Work request :: Below are the entries to work from; restate word for word the portion that opens with the line containing "Judge from the" and closes with the line containing "Panel set 2: 3-D", keeping both.

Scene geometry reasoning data
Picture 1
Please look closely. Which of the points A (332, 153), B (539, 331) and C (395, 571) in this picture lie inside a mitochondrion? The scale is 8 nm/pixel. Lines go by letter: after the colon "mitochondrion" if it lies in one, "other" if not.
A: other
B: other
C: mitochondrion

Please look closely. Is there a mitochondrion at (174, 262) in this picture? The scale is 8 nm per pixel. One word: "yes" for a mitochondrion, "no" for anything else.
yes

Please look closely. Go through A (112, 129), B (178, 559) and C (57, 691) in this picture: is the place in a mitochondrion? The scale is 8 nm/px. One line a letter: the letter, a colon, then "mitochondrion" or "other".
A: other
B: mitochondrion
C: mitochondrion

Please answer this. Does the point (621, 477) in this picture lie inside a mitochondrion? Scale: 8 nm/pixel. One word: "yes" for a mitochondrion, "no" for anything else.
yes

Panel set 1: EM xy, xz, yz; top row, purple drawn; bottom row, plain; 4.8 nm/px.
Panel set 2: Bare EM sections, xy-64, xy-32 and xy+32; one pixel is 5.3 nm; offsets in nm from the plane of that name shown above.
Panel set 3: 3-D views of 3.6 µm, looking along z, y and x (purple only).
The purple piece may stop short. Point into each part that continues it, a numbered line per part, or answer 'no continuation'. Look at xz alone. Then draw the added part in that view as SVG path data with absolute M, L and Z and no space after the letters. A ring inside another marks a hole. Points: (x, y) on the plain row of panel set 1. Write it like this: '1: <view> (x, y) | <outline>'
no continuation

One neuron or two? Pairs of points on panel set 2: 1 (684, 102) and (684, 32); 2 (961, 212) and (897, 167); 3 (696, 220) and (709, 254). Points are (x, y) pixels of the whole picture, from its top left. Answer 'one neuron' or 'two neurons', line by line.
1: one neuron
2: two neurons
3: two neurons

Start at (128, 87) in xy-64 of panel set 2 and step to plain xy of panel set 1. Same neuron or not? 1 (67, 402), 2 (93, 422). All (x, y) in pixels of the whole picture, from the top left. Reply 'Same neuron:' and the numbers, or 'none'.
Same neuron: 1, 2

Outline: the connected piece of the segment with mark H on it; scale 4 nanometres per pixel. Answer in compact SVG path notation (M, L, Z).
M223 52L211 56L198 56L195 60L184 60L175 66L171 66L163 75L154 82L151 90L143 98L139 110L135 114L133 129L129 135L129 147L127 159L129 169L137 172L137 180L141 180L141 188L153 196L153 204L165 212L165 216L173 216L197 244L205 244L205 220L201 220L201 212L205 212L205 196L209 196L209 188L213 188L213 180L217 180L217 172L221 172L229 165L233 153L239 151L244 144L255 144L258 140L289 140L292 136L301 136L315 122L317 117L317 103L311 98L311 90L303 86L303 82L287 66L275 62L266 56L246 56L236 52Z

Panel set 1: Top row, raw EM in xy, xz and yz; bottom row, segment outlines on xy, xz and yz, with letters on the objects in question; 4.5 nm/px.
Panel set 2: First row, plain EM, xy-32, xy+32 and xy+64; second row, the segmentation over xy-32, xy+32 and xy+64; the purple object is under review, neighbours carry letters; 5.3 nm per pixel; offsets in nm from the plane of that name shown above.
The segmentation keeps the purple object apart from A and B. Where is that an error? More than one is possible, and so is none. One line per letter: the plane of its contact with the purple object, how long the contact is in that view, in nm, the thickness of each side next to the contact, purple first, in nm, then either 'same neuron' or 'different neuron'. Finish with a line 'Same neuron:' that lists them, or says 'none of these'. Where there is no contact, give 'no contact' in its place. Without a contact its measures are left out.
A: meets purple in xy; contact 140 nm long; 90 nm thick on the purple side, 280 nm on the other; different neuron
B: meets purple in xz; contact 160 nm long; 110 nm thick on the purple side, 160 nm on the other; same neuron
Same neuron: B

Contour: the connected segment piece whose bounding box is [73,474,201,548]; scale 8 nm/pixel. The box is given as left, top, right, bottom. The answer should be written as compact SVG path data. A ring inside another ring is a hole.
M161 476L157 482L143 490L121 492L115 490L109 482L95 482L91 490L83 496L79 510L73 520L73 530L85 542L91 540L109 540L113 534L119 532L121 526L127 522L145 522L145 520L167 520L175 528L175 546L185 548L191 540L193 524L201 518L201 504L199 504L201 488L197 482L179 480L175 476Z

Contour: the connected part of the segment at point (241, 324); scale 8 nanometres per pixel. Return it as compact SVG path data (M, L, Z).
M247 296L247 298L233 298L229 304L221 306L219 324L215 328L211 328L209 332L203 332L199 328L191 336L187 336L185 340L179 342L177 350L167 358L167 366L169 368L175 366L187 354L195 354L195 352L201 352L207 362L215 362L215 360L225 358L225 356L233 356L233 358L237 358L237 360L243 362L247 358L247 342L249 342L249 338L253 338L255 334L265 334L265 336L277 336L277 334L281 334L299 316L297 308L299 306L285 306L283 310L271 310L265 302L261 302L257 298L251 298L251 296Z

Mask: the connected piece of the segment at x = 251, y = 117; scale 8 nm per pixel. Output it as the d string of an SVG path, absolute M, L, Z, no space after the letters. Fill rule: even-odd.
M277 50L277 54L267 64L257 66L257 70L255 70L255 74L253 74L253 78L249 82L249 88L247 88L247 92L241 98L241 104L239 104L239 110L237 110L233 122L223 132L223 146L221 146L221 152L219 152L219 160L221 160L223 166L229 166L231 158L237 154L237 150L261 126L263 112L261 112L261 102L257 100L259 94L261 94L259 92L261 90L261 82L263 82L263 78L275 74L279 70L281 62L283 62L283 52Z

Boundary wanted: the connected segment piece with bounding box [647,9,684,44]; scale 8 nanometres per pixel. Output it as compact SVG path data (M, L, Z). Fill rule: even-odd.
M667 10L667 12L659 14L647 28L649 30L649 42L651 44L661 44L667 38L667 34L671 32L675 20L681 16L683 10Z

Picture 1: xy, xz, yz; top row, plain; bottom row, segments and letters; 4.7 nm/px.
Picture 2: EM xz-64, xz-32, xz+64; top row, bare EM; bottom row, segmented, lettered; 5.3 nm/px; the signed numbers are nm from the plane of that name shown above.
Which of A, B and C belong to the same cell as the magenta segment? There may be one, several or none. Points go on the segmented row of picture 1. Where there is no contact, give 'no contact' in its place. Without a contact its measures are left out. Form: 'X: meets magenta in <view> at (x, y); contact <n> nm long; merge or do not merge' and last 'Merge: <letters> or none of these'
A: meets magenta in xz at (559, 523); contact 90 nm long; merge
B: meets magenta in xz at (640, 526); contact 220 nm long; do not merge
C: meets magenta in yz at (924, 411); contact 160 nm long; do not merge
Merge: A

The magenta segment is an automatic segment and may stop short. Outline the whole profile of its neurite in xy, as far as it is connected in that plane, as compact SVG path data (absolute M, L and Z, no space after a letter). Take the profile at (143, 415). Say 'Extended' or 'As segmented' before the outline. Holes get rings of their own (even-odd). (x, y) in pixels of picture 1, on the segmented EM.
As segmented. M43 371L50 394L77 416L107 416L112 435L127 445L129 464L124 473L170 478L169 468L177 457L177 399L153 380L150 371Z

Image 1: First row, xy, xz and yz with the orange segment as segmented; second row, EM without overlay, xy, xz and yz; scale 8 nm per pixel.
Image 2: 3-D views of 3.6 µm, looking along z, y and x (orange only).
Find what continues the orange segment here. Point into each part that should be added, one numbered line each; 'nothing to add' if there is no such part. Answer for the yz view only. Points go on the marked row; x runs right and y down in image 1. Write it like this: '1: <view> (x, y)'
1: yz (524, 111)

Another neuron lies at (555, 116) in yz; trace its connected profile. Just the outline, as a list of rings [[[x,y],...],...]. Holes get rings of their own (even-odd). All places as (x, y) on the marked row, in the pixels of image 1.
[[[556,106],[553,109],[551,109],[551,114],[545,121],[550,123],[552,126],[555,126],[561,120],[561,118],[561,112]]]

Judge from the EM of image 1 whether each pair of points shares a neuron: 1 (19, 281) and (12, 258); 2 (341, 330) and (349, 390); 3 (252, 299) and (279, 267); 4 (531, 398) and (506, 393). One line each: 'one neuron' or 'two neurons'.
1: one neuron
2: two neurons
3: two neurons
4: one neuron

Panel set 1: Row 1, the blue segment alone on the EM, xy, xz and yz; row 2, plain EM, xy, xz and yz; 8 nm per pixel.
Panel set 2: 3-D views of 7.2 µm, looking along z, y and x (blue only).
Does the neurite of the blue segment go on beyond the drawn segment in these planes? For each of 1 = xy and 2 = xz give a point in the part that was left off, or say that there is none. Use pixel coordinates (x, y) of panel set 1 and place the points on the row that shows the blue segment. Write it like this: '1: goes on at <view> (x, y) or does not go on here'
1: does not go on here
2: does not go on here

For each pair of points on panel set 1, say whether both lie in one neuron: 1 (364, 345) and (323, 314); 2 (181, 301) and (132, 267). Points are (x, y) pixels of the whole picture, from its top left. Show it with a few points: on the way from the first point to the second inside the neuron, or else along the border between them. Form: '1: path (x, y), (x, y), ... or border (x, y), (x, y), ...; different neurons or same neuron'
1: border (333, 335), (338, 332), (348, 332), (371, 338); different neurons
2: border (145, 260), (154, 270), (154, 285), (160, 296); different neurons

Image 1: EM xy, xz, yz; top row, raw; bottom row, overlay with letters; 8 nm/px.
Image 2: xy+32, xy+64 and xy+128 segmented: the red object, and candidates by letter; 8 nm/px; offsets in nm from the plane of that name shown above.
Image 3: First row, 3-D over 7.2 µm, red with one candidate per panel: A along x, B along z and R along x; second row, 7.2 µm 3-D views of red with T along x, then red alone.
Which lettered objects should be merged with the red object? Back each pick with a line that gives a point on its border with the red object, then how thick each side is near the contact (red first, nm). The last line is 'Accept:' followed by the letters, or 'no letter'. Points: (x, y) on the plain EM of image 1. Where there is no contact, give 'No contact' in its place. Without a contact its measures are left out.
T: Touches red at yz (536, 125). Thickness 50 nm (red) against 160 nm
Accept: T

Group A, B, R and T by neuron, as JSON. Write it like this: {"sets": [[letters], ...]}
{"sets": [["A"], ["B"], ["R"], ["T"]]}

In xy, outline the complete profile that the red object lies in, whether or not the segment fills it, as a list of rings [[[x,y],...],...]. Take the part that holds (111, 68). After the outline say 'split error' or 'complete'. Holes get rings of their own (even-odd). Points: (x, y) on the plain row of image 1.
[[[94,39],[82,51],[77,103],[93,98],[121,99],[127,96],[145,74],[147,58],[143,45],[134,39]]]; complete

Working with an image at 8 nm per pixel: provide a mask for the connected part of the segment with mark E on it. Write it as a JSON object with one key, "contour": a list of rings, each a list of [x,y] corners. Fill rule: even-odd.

Response below ::
Judge from the EM of image 1 whether each pair of points shares a neuron: 1 (19, 281) and (12, 258); 2 (341, 330) and (349, 390); 3 (252, 299) and (279, 267); 4 (531, 398) and (506, 393). One line each: 'one neuron' or 'two neurons'.
1: one neuron
2: two neurons
3: two neurons
4: one neuron

Panel set 1: Row 1, the blue segment alone on the EM, xy, xz and yz; row 2, plain EM, xy, xz and yz; 8 nm per pixel.
Panel set 2: 3-D views of 7.2 µm, looking along z, y and x (blue only).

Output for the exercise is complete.